Write out the listing exactly, dropping any picture it contains.

- - -

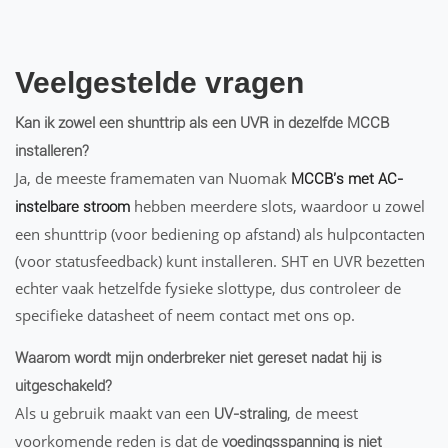
Veelgestelde vragen
Kan ik zowel een shunttrip als een UVR in dezelfde MCCB
installeren?
Ja, de meeste framematen van Nuomak
MCCB's met AC-
hebben meerdere slots, waardoor u zowel
instelbare stroom
een shunttrip (voor bediening op afstand) als hulpcontacten
(voor statusfeedback) kunt installeren. SHT en UVR bezetten
echter vaak hetzelfde fysieke slottype, dus controleer de
specifieke datasheet of neem contact met ons op.
Waarom wordt mijn onderbreker niet gereset nadat hij is
uitgeschakeld?
Als u gebruik maakt van een
, de meest
UV-straling
voorkomende reden is dat de
voedingsspanning is niet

- - -

WRITTEN SOLUTION:
Veelgestelde vragen
Kan ik zowel een shunttrip als een UVR in dezelfde MCCB
installeren?
Ja, de meeste framematen van Nuomak
MCCB's met AC-
hebben meerdere slots, waardoor u zowel
instelbare stroom
een shunttrip (voor bediening op afstand) als hulpcontacten
(voor statusfeedback) kunt installeren. SHT en UVR bezetten
echter vaak hetzelfde fysieke slottype, dus controleer de
specifieke datasheet of neem contact met ons op.
Waarom wordt mijn onderbreker niet gereset nadat hij is
uitgeschakeld?
Als u gebruik maakt van een
, de meest
UV-straling
voorkomende reden is dat de
voedingsspanning is niet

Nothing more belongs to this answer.